• **Text passage**:
It's ultimately a matter of demand

In his Observer article this week Will Hutton tackles the question of why the business sector is not investing more.  He refers to a report by City investment manager Andrew Smithers entitled UK: Narrower Profit Margins and Weaker Sterling Needed.  Martin Wolf referred to it recently too.  I've not been able to read it but the essential argument appears to be that businesses need to be making lower profits - by spending more on capital expenditure ie investing.  A reason why they may not be doing so could be that executive pay is linked to share price performance.  That leads executives to focus on higher profits, boosting share prices and therefore pay.

There might be something in that.  However it does seem to rely on the assumption that shareholders simply demand higher and higher profits in the short term.  Short termism does exist of course.  But I would contend other forces are at work too.  If a company is profitable but cannot find further areas for profitable investment, shareholders will eventually want that company to stop hoarding and give funds to its owners (ie the shareholders) so they can invest elsewhere.  This, when it works well, is how the stock market channels funds to (hopefully) profitable investments.  If a company decides that in fact it has found a profitable investment opportunity itself (eg a new technology or a new market), shareholders will often or usually back it - if they are convinced.  It is after all their money (even if their wishes are mediated through investment managers).  And most fund managers do not forget times when they have backed company plans that have gone pear-shaped (no investment is without risk).

• **Records**:
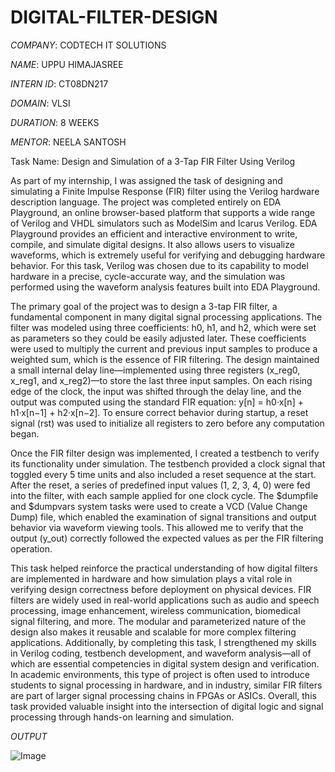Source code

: # DIGITAL-FILTER-DESIGN

*COMPANY*: CODTECH IT SOLUTIONS

*NAME*: UPPU HIMAJASREE

*INTERN ID*: CT08DN217

*DOMAIN*: VLSI

*DURATION*: 8 WEEKS

*MENTOR*: NEELA SANTOSH

Task Name: Design and Simulation of a 3-Tap FIR Filter Using Verilog

As part of my internship, I was assigned the task of designing and simulating a Finite Impulse Response (FIR) filter using the Verilog hardware description language. The project was completed entirely on EDA Playground, an online browser-based platform that supports a wide range of Verilog and VHDL simulators such as ModelSim and Icarus Verilog. EDA Playground provides an efficient and interactive environment to write, compile, and simulate digital designs. It also allows users to visualize waveforms, which is extremely useful for verifying and debugging hardware behavior. For this task, Verilog was chosen due to its capability to model hardware in a precise, cycle-accurate way, and the simulation was performed using the waveform analysis features built into EDA Playground.

The primary goal of the project was to design a 3-tap FIR filter, a fundamental component in many digital signal processing applications. The filter was modeled using three coefficients: h0, h1, and h2, which were set as parameters so they could be easily adjusted later. These coefficients were used to multiply the current and previous input samples to produce a weighted sum, which is the essence of FIR filtering. The design maintained a small internal delay line—implemented using three registers (x_reg0, x_reg1, and x_reg2)—to store the last three input samples. On each rising edge of the clock, the input was shifted through the delay line, and the output was computed using the standard FIR equation:
y[n] = h0·x[n] + h1·x[n−1] + h2·x[n−2].
To ensure correct behavior during startup, a reset signal (rst) was used to initialize all registers to zero before any computation began.

Once the FIR filter design was implemented, I created a testbench to verify its functionality under simulation. The testbench provided a clock signal that toggled every 5 time units and also included a reset sequence at the start. After the reset, a series of predefined input values (1, 2, 3, 4, 0) were fed into the filter, with each sample applied for one clock cycle. The $dumpfile and $dumpvars system tasks were used to create a VCD (Value Change Dump) file, which enabled the examination of signal transitions and output behavior via waveform viewing tools. This allowed me to verify that the output (y_out) correctly followed the expected values as per the FIR filtering operation.

This task helped reinforce the practical understanding of how digital filters are implemented in hardware and how simulation plays a vital role in verifying design correctness before deployment on physical devices. FIR filters are widely used in real-world applications such as audio and speech processing, image enhancement, wireless communication, biomedical signal filtering, and more. The modular and parameterized nature of the design also makes it reusable and scalable for more complex filtering applications. Additionally, by completing this task, I strengthened my skills in Verilog coding, testbench development, and waveform analysis—all of which are essential competencies in digital system design and verification. In academic environments, this type of project is often used to introduce students to signal processing in hardware, and in industry, similar FIR filters are part of larger signal processing chains in FPGAs or ASICs. Overall, this task provided valuable insight into the intersection of digital logic and signal processing through hands-on learning and simulation.

*OUTPUT*

![Image](https://github.com/user-attachments/assets/f8f91033-91ff-4737-82d5-06caac72df53)




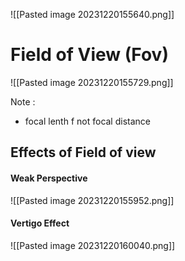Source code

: ![[Pasted image 20231220155640.png]]
# Field of View (Fov)
![[Pasted image 20231220155729.png]]

Note :
- focal lenth f not focal distance

## Effects of Field of view

#### Weak Perspective
![[Pasted image 20231220155952.png]]
#### Vertigo Effect
![[Pasted image 20231220160040.png]]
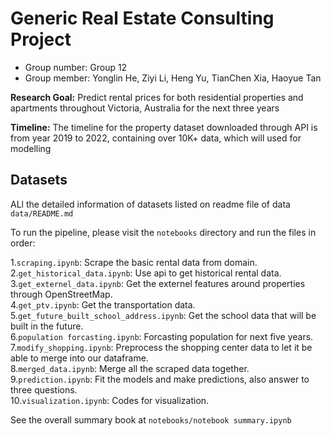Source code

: # Generic Real Estate Consulting Project
- Group number: Group 12
- Group member: Yonglin He, Ziyi Li, Heng Yu, TianChen Xia, Haoyue Tan

**Research Goal:** Predict rental prices for both residential properties and apartments throughout Victoria, Australia for the next three years

**Timeline:** The timeline for the property dataset downloaded through API is from year 2019 to 2022, containing over 10K+ data, which will used for modelling

## Datasets
ALl the detailed information of datasets listed on readme file of data `data/README.md`


To run the pipeline, please visit the `notebooks` directory and run the files in order:

1.`scraping.ipynb`: Scrape the basic rental data from domain.<br>
2.`get_historical_data.ipynb`: Use api to get historical rental data.<br>
3.`get_externel_data.ipynb`: Get the externel features around properties through OpenStreetMap.<br>
4.`get_ptv.ipynb`: Get the transportation data.<br>
5.`get_future_built_school_address.ipynb`: Get the school data that will be built in the future.<br>
6.`population forcasting.ipynb`: Forcasting population for next five years.<br>
7.`modify_shopping.ipynb`: Preprocess the shopping center data to let it be able to merge into our dataframe.<br>
8.`merged_data.ipynb`: Merge all the scraped data together.<br>
9.`prediction.ipynb`: Fit the models and make predictions, also answer to three questions.<br>
10.`visualization.ipynb`: Codes for visualization.<br>


See the overall summary book at `notebooks/notebook summary.ipynb`
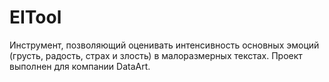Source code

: # EITool
Инструмент, позволяющий оценивать интенсивность основных эмоций (грусть, радость, страх и злость) в малоразмерных текстах.
Проект выполнен для компании DataArt.
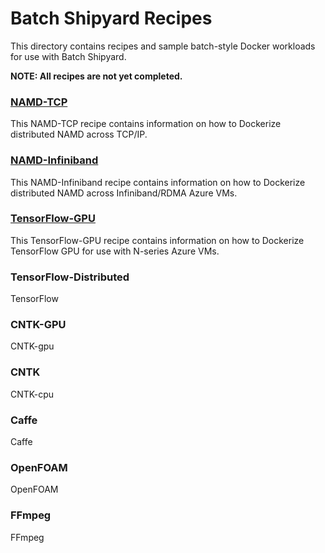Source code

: # Batch Shipyard Recipes
This directory contains recipes and sample batch-style Docker workloads for
use with Batch Shipyard.

**NOTE: All recipes are not yet completed.**

### [NAMD-TCP](./NAMD-TCP)
This NAMD-TCP recipe contains information on how to Dockerize distributed
NAMD across TCP/IP.

### [NAMD-Infiniband](./NAMD-Infiniband)
This NAMD-Infiniband recipe contains information on how to Dockerize
distributed NAMD across Infiniband/RDMA Azure VMs.

### [TensorFlow-GPU](./TensorFlow-GPU)
This TensorFlow-GPU recipe contains information on how to Dockerize
TensorFlow GPU for use with N-series Azure VMs.

### TensorFlow-Distributed
TensorFlow

### CNTK-GPU
CNTK-gpu

### CNTK
CNTK-cpu

### Caffe
Caffe

### OpenFOAM
OpenFOAM

### FFmpeg
FFmpeg

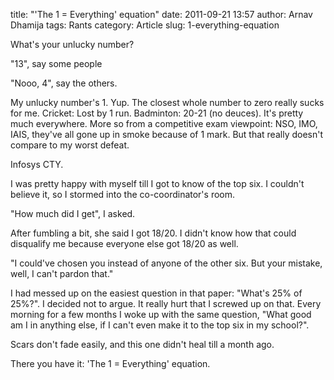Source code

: title: "'The 1 = Everything' equation"
date: 2011-09-21 13:57
author: Arnav Dhamija
tags: Rants
category: Article
slug: 1-everything-equation

What's your unlucky number?  

"13", say some people  

"Nooo, 4", say the others.  

My unlucky number's 1. Yup.  The closest whole number to zero really sucks for
me. Cricket: Lost by 1 run. Badminton: 20-21 (no deuces). It's pretty much
everywhere. More so from a competitive exam viewpoint: NSO, IMO, IAIS, they've
all gone up in smoke because of 1 mark. But that really doesn't compare to my
worst defeat.  

Infosys CTY.  

I was pretty happy with myself till I got to know of the top six. I couldn't
believe it, so I stormed into the co-coordinator's room.  

"How much did I get", I asked.  

After fumbling a bit, she said I got 18/20. I didn't know how that could
disqualify me because everyone else got 18/20 as well.  

"I could've chosen you instead of anyone of the other six. But your mistake,
well, I can't pardon that."  

I had messed up on the easiest question in that paper: "What's 25% of 25%?". I
decided not to argue. It really hurt that I screwed up on that. Every morning
for a few months I woke up with the same question, "What good am I in anything
else, if I can't even make it to the top six in my school?".  

Scars don't fade easily, and this one didn't heal till a month ago.  

There you have it: 'The 1 = Everything' equation.
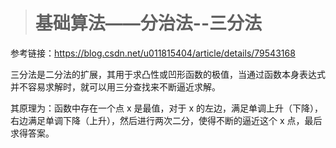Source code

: > # 基础算法——分治法--三分法

参考链接：<https://blog.csdn.net/u011815404/article/details/79543168>

三分法是二分法的扩展，其用于求凸性或凹形函数的极值，当通过函数本身表达式并不容易求解时，就可以用三分查找来不断逼近求解。

其原理为：函数中存在一个点 x 是最值，对于 x 的左边，满足单调上升（下降），右边满足单调下降（上升），然后进行两次二分，使得不断的逼近这个 x 点，最后求得答案。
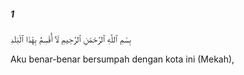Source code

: ##### 1

<span class="ayah">بِسْمِ ٱللَّهِ ٱلرَّحْمَٰنِ ٱلرَّحِيمِ لَآ أُقْسِمُ بِهَٰذَا ٱلْبَلَدِ</span>

<span class="ayah_translation">Aku benar-benar bersumpah dengan kota ini (Mekah),</span>
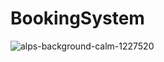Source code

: # BookingSystem

![alps-background-calm-1227520](https://user-images.githubusercontent.com/46280184/60755341-55a9da00-9fe6-11e9-8ec1-1cf579f8fcf5.jpg)
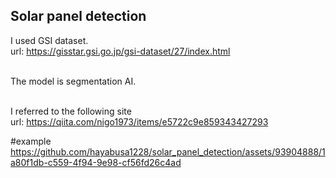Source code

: ## Solar panel detection 

I used GSI dataset.<br>
url: https://gisstar.gsi.go.jp/gsi-dataset/27/index.html<br><br>


The model is segmentation AI.<br><br>

I referred to the following site<br>
url: https://qiita.com/nigo1973/items/e5722c9e859343427293<br>


#example
https://github.com/hayabusa1228/solar_panel_detection/assets/93904888/1a80f1db-c559-4f94-9e98-cf56fd26c4ad<br>

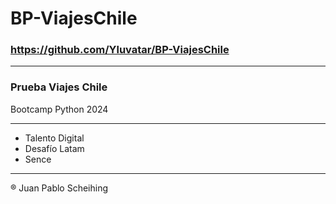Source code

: # BP-ViajesChile

### https://github.com/Yluvatar/BP-ViajesChile

<hr>

### Prueba Viajes Chile

Bootcamp Python 2024

<hr>

- Talento Digital
- Desafío Latam
- Sence

<hr>

® Juan Pablo Scheihing
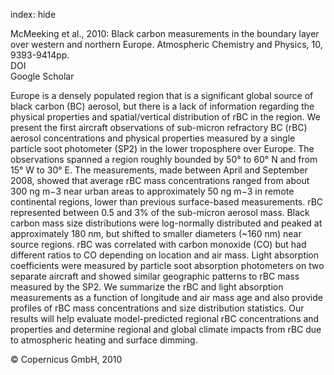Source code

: index: hide

<div class="Citation">

  <div class="Citation-body">
    <div class="Citation-text">McMeeking et al., 2010: Black carbon measurements in the boundary layer over western and northern Europe. <span class="Article-journal">Atmospheric Chemistry and Physics, </span><span class="Article-volume">10, </span>9393-9414pp.</div>
    <div class="Citation-links">
      <div class="CitationLink" data-href="https://doi.org/10.5194/acp-10-9393-2010">
        <div class="CitationLink-icon CitationLink-Doi"></div>
        <div class="CitationLink-text">DOI</div>
      </div>
      <div class="CitationLink" data-href="https://scholar.google.com/scholar?q=10.5194/acp-10-9393-2010">
        <div class="CitationLink-icon CitationLink-Scholar"></div>
        <div class="CitationLink-text">Google Scholar</div>
      </div>
    </div>
  </div>
</div>

Europe is a densely populated region that is a significant global source of black carbon (BC) aerosol, but there is a lack of information regarding the physical properties and spatial/vertical distribution of rBC in the region. We present the first aircraft observations of sub-micron refractory BC (rBC) aerosol concentrations and physical properties measured by a single particle soot photometer (SP2) in the lower troposphere over Europe. The observations spanned a region roughly bounded by 50° to 60° N and from 15° W to 30° E. The measurements, made between April and September 2008, showed that average rBC mass concentrations ranged from about 300 ng m−3 near urban areas to approximately 50 ng m−3 in remote continental regions, lower than previous surface-based measurements. rBC represented between 0.5 and 3% of the sub-micron aerosol mass. Black carbon mass size distributions were log-normally distributed and peaked at approximately 180 nm, but shifted to smaller diameters (~160 nm) near source regions. rBC was correlated with carbon monoxide (CO) but had different ratios to CO depending on location and air mass. Light absorption coefficients were measured by particle soot absorption photometers on two separate aircraft and showed similar geographic patterns to rBC mass measured by the SP2. We summarize the rBC and light absorption measurements as a function of longitude and air mass age and also provide profiles of rBC mass concentrations and size distribution statistics. Our results will help evaluate model-predicted regional rBC concentrations and properties and determine regional and global climate impacts from rBC due to atmospheric heating and surface dimming.

<div class="Citation-copy">
&copy; Copernicus GmbH, 2010
</div>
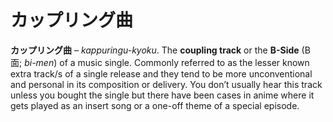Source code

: # カップリング曲

**カップリング曲** – _kappuringu-kyoku_. The **coupling track** or the **B-Side** (B面; _bi-men_) of a music single. Commonly referred to as the lesser known extra track/s of a single release and they tend to be more unconventional and personal in its composition or delivery. You don’t usually hear this track unless you bought the single but there have been cases in anime where it gets played as an insert song or a one-off theme of a special episode.

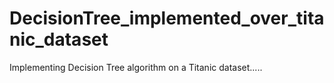 # DecisionTree_implemented_over_titanic_dataset
Implementing Decision Tree algorithm on a Titanic dataset..... 
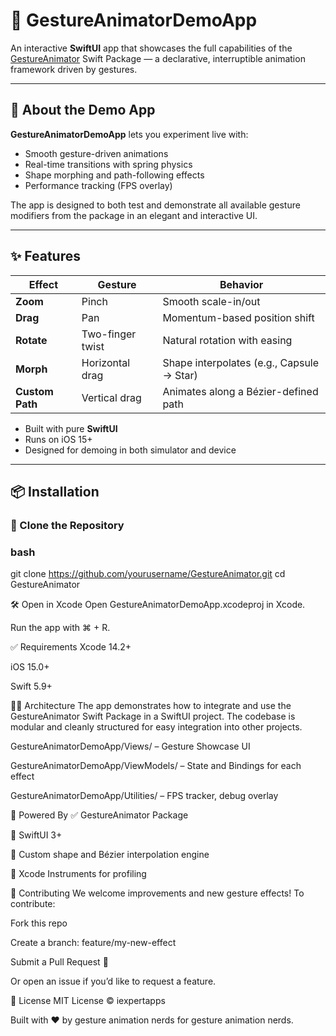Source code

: # 🎯 GestureAnimatorDemoApp

An interactive **SwiftUI** app that showcases the full capabilities of the [GestureAnimator](https://github.com/iexpertapps/GestureAnimator.git) Swift Package — a declarative, interruptible animation framework driven by gestures.


---

## 📱 About the Demo App

**GestureAnimatorDemoApp** lets you experiment live with:

- Smooth gesture-driven animations
- Real-time transitions with spring physics
- Shape morphing and path-following effects
- Performance tracking (FPS overlay)

The app is designed to both test and demonstrate all available gesture modifiers from the package in an elegant and interactive UI.

---

## ✨ Features

| Effect         | Gesture         | Behavior                                |
|----------------|-----------------|-----------------------------------------|
| **Zoom**       | Pinch           | Smooth scale-in/out                     |
| **Drag**       | Pan             | Momentum-based position shift           |
| **Rotate**     | Two-finger twist| Natural rotation with easing            |
| **Morph**      | Horizontal drag | Shape interpolates (e.g., Capsule → Star)|
| **Custom Path**| Vertical drag   | Animates along a Bézier-defined path    |

- Built with pure **SwiftUI**
- Runs on iOS 15+
- Designed for demoing in both simulator and device

---

## 📦 Installation

### 🔗 Clone the Repository

### bash 
git clone https://github.com/yourusername/GestureAnimator.git
cd GestureAnimator 


🛠 Open in Xcode
Open GestureAnimatorDemoApp.xcodeproj in Xcode.

Run the app with ⌘ + R.

✅ Requirements
Xcode 14.2+

iOS 15.0+

Swift 5.9+

🧑‍💻 Architecture
The app demonstrates how to integrate and use the GestureAnimator Swift Package in a SwiftUI project. The codebase is modular and cleanly structured for easy integration into other projects.

GestureAnimatorDemoApp/Views/ – Gesture Showcase UI

GestureAnimatorDemoApp/ViewModels/ – State and Bindings for each effect

GestureAnimatorDemoApp/Utilities/ – FPS tracker, debug overlay

🧰 Powered By
✅ GestureAnimator Package

🧩 SwiftUI 3+

🎨 Custom shape and Bézier interpolation engine

🧪 Xcode Instruments for profiling

🤝 Contributing
We welcome improvements and new gesture effects! To contribute:

Fork this repo

Create a branch: feature/my-new-effect

Submit a Pull Request 🚀

Or open an issue if you’d like to request a feature.

📄 License
MIT License © iexpertapps

Built with ❤️ by gesture animation nerds for gesture animation nerds.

• **Required work**:
a) Copy out the entries word for word, starting with the line that contains "Fork this repo" and ending with the last line of the entries, with both ends included.
b) Extend the passage on why businesses are not investing more, picking up after its final sentence.

• **Answers given**:
a)
Fork this repo

Create a branch: feature/my-new-effect

Submit a Pull Request 🚀

Or open an issue if you’d like to request a feature.

📄 License
MIT License © iexpertapps

Built with ❤️ by gesture animation nerds for gesture animation nerds.

b)
Large and large/medium sized companies appear to have in general better balance sheets than, say, three years ago (there are always exceptions).  Net borrowing is lower (ie they at least have more cash to offset some borrowing).  Why is this?  One reason is - well look no further than the Eurozone crisis and the injection of €489bn gross into the European banking system.  That was to solve a problem - banks were under strain.  The experience of the post Lehman's crisis has not been forgotten and no finance director wants to be in the position of relying too heavily on banks again.  So better to have a stronger balance sheet.

But another reason investment is not happening (it's not recovered in the UK since the post Lehman's fall, as a % of GDP) could be that confidence in the future is low.  This is what Keynes talked about.  Interest rates can be at extremely low levels but little investment takes place.  At such times, government has to step in.  It has to boost confidence and even fill the gap with its own investment.  Otherwise the risk is economic depression.